Chapter Text
Baam menjatuhkan tubuhnya di atas tempat tidur. Kepalanya pusing saat memikirkan identitasnya yang terkuak. Parahnya lagi itu oleh Khun. Teman jenius nan licik yang pasti tidak akan pernah meninggalkannya sebelum dia mengetahui semua rahasia yang ia simpan.
Ia telah keluar dari lantai rahasia sekitar 3 hari yang lalu. Selain memastikan agar pemuda biru itu tidak memasuki koma. Baam juga perlu menjauhkan diri dari Khun. Untuk saat ini dia tidak ingin bertemu dengannya. Katakan dia pengecut, namun Baam tidak ingin kembali. Sudah cukup dia mengalami pengulangan waktu selama ratusan kali.
Jika dia gagal lagi, mungkin ia akan gila.
"Selanjutnya apa lagi...," Gumamnya seraya memikirkan alur masa depan.
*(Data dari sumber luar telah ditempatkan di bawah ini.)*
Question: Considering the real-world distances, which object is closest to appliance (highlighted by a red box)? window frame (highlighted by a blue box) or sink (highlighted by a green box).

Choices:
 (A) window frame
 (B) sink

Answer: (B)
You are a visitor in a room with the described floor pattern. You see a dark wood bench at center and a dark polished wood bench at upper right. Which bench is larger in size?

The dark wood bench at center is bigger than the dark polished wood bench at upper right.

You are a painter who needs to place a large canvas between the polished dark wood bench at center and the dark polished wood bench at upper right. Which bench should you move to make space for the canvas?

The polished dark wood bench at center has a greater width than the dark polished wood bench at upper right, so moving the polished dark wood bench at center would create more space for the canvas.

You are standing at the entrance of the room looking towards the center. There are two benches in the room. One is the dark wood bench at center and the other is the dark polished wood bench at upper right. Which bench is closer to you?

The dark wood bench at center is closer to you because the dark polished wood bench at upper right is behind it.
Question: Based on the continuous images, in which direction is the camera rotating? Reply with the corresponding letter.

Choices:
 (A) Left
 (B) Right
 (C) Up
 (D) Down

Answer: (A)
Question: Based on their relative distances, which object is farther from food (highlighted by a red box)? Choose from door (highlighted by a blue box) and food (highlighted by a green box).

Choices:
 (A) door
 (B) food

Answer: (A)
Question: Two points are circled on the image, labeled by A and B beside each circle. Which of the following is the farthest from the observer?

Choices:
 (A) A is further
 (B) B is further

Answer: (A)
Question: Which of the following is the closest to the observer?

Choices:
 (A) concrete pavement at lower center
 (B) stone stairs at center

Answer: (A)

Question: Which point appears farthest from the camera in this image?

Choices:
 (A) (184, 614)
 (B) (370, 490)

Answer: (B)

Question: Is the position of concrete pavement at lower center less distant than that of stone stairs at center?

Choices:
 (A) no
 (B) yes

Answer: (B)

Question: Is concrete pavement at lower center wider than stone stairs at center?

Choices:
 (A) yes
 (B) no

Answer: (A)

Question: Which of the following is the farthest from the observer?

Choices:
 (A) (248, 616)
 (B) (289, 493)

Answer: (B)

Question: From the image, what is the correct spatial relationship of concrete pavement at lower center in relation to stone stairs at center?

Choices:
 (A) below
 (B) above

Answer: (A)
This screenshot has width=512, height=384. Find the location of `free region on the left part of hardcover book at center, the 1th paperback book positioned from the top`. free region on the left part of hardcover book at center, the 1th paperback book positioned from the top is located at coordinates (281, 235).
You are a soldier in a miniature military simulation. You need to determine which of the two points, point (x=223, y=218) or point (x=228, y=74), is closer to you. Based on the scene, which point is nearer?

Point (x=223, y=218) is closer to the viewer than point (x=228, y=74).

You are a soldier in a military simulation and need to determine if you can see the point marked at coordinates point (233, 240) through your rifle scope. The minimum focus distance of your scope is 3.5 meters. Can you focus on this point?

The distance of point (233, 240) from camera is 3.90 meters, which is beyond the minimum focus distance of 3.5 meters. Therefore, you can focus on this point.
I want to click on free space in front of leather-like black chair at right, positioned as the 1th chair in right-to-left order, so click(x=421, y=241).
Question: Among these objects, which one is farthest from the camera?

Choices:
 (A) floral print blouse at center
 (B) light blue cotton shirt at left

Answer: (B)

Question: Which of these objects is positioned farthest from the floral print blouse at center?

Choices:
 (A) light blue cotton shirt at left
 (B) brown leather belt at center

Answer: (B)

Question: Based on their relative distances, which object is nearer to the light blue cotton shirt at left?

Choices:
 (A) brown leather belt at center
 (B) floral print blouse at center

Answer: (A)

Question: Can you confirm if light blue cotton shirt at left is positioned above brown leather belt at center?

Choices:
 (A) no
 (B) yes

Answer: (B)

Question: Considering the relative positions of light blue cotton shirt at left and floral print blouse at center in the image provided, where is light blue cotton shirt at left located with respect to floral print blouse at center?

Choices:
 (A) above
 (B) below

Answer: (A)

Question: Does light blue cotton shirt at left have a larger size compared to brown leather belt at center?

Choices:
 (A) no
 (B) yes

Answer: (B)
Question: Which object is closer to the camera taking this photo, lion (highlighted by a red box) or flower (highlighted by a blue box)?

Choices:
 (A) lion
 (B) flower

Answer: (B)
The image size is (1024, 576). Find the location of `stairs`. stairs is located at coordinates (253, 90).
Di masa lalu, mereka terus menaiki kereta sampai lantai tertentu sambil latihan untuk persiapan perang nanti.
Baam sudah cukup kuat kali ini, namun meski begitu semua teman-temannya masih lemah. Mereka perlu berlatih untuk menjadi kuat demi perang nanti. Ia sedikit frustasi karena tak bisa mengatakan perihal latihan pada mereka.
Saat Baam berfokus untuk memikirkan rencana. Sebuah ketukan di pintu terdengar. Seharusnya tidak ada orang yang mengetahui kamar unik ini selain HwaRyun. Tanpa pikir panjang, Baam beranjak untuk membuka pintu. Ia mengira jika pemandu itu akan mengatakan misi selanjutnya padanya.
Baam sama sekali tidak percaya ketika melihat sosok Khun yang berdiri di depannya sambil menyeringai kecil. "Hei, Baam. Lama tak bertemu."
"..." Saat Baam hendak menutup pintu dengan kasar, Khun dengan cerdik menyelinap masuk sambil mendorongnya menjauh dan mengunci pintunya dari dalam.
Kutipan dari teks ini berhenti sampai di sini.